Andrzej SIENICKI, et al., Plaintiffs-Appellants-Respondents, v. 760 WEST END AVENUE OWNERS, INC., Defendant, Restore-It, Inc., Defendant-Respondent-Appellant.
[And a Third-Party Action]. 760 West End Avenue Owners, Inc., Second Third-Party Plaintiff, v. Phoenix Building Restorer, Inc., Second Third-Party Defendant-Respondent.
Order, Supreme Court, New York County (Marylin G. Diamond, J.), entered September 24, 2004, which denied plaintiffs' motion to set aside the verdict on the issue of damages, denied defendant Restore-It's cross motion insofar as it sought to set aside the verdict as to liability and the loss of services award, and ordered a new trial on the issue of past medical expenses unless plaintiffs stipulated to reduce that award to $7479, unanimously modified, on the facts, to vacate the awards for past and future pain and suffering and remand for a new trial on those damages only, unless, within 20 days of service of a copy of this order, with notice of entry, defendant Restore-It stipulates to increase the awards to $100,000 and $150,000, respectively, and otherwise affirmed, without costs.

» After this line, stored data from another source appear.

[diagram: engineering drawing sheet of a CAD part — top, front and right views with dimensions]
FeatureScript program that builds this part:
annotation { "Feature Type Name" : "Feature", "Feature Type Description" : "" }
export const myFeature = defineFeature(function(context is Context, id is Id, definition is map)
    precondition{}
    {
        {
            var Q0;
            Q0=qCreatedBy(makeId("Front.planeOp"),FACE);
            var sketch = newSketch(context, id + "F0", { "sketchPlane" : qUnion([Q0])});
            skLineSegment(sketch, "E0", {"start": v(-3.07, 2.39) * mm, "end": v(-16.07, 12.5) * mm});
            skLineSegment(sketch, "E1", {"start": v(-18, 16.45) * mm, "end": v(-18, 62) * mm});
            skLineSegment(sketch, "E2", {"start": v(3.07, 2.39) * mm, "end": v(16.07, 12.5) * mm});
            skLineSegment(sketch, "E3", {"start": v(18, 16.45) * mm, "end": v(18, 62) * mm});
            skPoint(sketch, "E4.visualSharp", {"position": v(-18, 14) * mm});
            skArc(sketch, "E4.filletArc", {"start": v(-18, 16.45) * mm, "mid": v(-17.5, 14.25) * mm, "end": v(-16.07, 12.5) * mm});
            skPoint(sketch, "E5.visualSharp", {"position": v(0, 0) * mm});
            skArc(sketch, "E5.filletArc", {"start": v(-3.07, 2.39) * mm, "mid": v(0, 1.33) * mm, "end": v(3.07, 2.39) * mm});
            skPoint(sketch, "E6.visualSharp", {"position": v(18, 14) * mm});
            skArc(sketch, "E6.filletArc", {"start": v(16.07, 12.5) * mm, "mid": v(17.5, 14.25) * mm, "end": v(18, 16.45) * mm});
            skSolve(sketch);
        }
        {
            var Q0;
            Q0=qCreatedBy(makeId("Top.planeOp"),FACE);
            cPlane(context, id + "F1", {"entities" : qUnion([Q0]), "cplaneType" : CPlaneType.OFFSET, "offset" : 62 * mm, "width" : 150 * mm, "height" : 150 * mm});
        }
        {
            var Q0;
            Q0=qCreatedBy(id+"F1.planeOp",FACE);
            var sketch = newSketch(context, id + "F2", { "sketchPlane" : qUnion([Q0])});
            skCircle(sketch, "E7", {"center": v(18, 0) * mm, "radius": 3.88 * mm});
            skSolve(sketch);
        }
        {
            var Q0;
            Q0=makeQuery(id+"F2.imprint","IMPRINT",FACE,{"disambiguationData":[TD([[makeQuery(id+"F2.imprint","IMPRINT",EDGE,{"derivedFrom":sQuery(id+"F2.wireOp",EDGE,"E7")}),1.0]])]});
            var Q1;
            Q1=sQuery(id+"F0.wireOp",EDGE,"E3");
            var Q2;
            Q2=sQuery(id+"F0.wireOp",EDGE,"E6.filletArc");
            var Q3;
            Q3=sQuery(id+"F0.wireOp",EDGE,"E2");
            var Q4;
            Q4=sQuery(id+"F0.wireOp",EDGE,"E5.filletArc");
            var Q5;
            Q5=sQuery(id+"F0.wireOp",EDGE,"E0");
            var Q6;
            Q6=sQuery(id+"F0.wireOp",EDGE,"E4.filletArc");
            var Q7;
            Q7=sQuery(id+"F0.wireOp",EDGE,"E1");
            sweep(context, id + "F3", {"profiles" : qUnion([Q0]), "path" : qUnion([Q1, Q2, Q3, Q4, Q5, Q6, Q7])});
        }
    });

The injured plaintiff fractured his ankle, tore some ligaments, underwent two operations, and faces the prospect of a third operation. As of the time of trial three years after the accident, he still suffered pain, walked with a limp, and had to use a cane. Formerly a construction worker who played soccer and beach volleyball in his spare time, he now stays home most of the time because he has to soak his leg in cold water and elevate it. Under the circumstances, the jury's awards of $25,000 for past pain and suffering and $25,000 for 10 years of future pain and suffering deviated materially from what is reasonable compensation (CPLR 5501[c]; cf. Grant v. City of New York, 4 A.D.3d 158, 772 N.Y.S.2d 39  ). However, they are “not so ‘inexplicably low’ as to make a compromise verdict ‘most likely,’ ” and therefore require that a new trial be on liability as well as damages (Tushaj v. Elm Mgt. Assocs., 11 A.D.3d 259, 260, 782 N.Y.S.2d 706 ; see also Figliomeni v. Board of Educ., 38 N.Y.2d 178, 379 N.Y.S.2d 45, 341 N.E.2d 557  ). The $100,000 jury award for loss of services over 10 years does not deviate materially from what is reasonable compensation where plaintiff spouse has had to increase her work hours substantially to support the family and can no longer talk to her husband to find solutions for problems because he has become withdrawn (cf. Schultz v. Turner Constr. Co., 278 A.D.2d 76, 717 N.Y.S.2d 182  ). We have considered defendant Restore-It's argument about past medical expenses and find it unavailing.